S’occuper des populations
Récemment sollicité par le gouvernement pour contribuer au combat contre Ebola et la COVID-19, Ekwalanga Balaka a insisté sur l’importance de prendre en compte certains éléments spécifiques.
Les populations malnutries et souffrant des traumatismes, « il faut les nourrir, s’en occuper, les faire moins stresser, peut-être qu’on arriverait à réduire le taux de contamination », recommande-t-il pour l’efficacité de tout traitement.
Adhésion sociale et discipline
Pour sa part, Modeste Bwanakawa, le maire par intérim de la ville de Beni dans le Nord-Kivu, confie son optimisme en disant qu’il compte sur l’adhésion sociale et sur la discipline des populations.
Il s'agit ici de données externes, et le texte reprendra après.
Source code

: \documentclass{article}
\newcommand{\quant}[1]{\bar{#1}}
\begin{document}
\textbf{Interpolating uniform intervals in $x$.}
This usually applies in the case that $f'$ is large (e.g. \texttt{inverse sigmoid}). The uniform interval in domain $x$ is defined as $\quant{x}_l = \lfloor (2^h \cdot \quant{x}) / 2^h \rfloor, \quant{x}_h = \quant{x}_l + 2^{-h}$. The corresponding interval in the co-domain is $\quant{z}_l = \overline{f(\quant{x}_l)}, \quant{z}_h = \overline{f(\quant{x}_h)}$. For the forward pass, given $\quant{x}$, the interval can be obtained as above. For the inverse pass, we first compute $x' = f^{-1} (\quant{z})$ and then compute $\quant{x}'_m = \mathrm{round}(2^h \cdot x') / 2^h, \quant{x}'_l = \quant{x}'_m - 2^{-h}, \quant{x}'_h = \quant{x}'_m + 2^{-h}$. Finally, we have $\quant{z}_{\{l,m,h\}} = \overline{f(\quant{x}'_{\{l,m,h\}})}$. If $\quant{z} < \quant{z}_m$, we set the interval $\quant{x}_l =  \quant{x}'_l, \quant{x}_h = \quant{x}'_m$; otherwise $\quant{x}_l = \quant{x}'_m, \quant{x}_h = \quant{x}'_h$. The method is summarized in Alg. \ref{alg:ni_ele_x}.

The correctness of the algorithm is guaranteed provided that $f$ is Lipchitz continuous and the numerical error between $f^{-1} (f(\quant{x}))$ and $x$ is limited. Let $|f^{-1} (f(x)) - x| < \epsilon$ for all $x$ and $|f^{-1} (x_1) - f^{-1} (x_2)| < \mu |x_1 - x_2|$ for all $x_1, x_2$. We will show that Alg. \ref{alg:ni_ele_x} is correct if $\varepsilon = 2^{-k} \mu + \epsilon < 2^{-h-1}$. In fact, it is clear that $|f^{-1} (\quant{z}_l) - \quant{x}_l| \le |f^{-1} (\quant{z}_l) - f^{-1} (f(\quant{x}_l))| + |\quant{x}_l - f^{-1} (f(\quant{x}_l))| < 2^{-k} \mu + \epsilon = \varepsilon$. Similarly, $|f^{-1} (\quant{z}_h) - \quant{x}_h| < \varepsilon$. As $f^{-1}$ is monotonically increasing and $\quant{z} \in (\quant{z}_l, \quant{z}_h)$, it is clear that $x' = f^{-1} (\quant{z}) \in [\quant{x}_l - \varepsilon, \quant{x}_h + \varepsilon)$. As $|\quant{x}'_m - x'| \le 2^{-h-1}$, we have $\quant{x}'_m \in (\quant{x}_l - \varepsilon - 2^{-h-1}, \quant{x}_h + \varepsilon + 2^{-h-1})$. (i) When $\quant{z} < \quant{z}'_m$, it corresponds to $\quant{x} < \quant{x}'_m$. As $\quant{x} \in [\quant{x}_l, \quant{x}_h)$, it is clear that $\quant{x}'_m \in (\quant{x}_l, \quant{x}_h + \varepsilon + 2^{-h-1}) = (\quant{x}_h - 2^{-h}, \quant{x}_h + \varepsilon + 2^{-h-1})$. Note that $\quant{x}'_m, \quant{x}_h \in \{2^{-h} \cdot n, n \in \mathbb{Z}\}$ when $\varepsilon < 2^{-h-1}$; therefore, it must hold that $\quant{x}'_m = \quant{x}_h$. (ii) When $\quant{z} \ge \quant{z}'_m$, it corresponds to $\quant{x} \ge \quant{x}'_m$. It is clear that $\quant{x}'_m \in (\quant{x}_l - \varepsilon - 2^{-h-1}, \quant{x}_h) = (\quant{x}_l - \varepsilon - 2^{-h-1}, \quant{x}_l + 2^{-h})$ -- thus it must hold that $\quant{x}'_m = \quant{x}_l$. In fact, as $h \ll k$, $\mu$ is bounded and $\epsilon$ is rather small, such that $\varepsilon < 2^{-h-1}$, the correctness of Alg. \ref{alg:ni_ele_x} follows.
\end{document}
« Les gens se sont déjà habitués à se laver les mains, à se diriger vers les centres de soins quand ils vont mal, à ne pas toucher les corps… », dit-il.
42 jours sans nouveau cas
Il se sert alors du tableau actuel de la riposte contre le coronavirus pour conforter ses espoirs. « Tous les six cas de Covid-19 enregistrés à Beni n’ont laissé aucun cas contact. C’est un bon comportement que la population a affiché… », se réjouit Modeste Bwanakawa.
Le 24 juin pourrait être un repère historique pour les populations de Béni et Ituri dans le combat contre Ebola ; notamment si, à cette date, l’épidémie en cours est déclarée vaincue après les 42 jours conventionnels sans nouveau cas enregistré. La région retient son souffle, car, le précédent compte à rebours avait avorté le 10 avril, à 3 jours du but.
Patrick Abega & Fiona Broom
Cet article a d’abord été publié par SciDev.Net.